* _Arbeitsauftrag_
Gib aus dem Dokumentabschnitt über die SPD und Deutschlands künftige Rolle den Teil wortgetreu aus, der mit den Worten „5. Die zukünftige“ beginnt und mit „für uns alle.“ endet.

* _Dokumentabschnitt_
----------
Die SPD hat eine lange Friedensgeschichte. Wenn sie das verleugnet und als gestrige Naivität abtut, wird sie rasch – und dann auch zu Recht – in der Bedeutungslosigkeit versinken. Möglicherweise gilt ja auch für viele in der SPD noch immer, was die frühere Friedensbewegung unter dem Eindruck der Kriege in Korea und Vietnam einst über die ewigen Kriege des „Universal Soldier“ sang: „This is not the way to put an end to war“.
5. Die zukünftige Rolle Deutschlands in der Welt
Der Wunsch, zum Frieden in der Welt beizutragen, sollte Richtschnur für die Wahrnehmung der zukünftigen internationalen Rolle Deutschlands sein. Wir leben in einer sich rasch verändernden Welt mit neuen, aufstrebenden Nationen, deren Ansprüche und Forderungen nach Einfluss mit neuen Konflikten und Auseinandersetzungen verbunden sein werden. Dadurch wird die Frage, wie Frieden erreicht und vor allem bewahrt werden kann, existenziell für uns alle.
----------
* _Datenauszüge_
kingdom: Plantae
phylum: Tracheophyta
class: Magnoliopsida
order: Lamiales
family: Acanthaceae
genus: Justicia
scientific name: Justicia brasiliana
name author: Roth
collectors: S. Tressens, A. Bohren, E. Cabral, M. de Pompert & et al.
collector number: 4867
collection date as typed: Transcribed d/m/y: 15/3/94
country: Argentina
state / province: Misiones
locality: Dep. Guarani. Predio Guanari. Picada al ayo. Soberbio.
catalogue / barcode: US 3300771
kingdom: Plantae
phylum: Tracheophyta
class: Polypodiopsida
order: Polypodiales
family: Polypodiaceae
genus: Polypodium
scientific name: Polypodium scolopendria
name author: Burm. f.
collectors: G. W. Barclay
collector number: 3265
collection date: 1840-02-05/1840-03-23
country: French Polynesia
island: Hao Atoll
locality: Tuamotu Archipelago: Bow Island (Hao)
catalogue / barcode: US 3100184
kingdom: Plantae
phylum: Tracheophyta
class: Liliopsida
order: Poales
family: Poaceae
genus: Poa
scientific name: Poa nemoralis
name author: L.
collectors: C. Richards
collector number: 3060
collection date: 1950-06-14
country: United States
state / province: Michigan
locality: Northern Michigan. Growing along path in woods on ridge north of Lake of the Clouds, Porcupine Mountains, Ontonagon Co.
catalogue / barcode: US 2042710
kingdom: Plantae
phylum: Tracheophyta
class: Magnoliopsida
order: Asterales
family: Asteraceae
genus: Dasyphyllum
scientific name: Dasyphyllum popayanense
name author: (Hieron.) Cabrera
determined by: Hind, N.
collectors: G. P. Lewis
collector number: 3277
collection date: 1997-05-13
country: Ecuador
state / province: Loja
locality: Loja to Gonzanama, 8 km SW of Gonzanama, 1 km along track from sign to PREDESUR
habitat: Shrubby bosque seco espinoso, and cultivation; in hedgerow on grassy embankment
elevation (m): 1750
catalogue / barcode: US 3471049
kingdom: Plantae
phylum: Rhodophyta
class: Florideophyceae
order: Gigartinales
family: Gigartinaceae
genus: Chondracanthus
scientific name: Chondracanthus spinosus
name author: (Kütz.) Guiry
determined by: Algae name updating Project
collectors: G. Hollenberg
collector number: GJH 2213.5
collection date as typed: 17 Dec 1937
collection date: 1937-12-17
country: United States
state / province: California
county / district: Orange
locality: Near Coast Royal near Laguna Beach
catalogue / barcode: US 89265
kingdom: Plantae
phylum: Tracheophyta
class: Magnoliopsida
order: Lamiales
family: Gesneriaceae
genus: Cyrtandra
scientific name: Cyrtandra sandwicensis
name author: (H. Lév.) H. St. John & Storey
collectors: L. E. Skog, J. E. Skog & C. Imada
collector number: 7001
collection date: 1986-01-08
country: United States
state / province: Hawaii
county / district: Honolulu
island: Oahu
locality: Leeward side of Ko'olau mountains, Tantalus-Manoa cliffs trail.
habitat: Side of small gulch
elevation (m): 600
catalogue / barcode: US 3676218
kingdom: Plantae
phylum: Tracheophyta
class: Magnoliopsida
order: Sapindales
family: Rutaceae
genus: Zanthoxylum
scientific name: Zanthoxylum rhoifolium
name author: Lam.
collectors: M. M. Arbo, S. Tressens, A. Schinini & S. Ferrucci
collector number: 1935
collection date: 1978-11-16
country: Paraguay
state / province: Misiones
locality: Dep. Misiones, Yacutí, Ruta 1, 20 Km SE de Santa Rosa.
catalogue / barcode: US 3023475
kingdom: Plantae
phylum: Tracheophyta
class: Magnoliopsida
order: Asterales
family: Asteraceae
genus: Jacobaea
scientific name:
----------
* _Erledigte Aufgabe_
5. Die zukünftige Rolle Deutschlands in der Welt
Der Wunsch, zum Frieden in der Welt beizutragen, sollte Richtschnur für die Wahrnehmung der zukünftigen internationalen Rolle Deutschlands sein. Wir leben in einer sich rasch verändernden Welt mit neuen, aufstrebenden Nationen, deren Ansprüche und Forderungen nach Einfluss mit neuen Konflikten und Auseinandersetzungen verbunden sein werden. Dadurch wird die Frage, wie Frieden erreicht und vor allem bewahrt werden kann, existenziell für uns alle.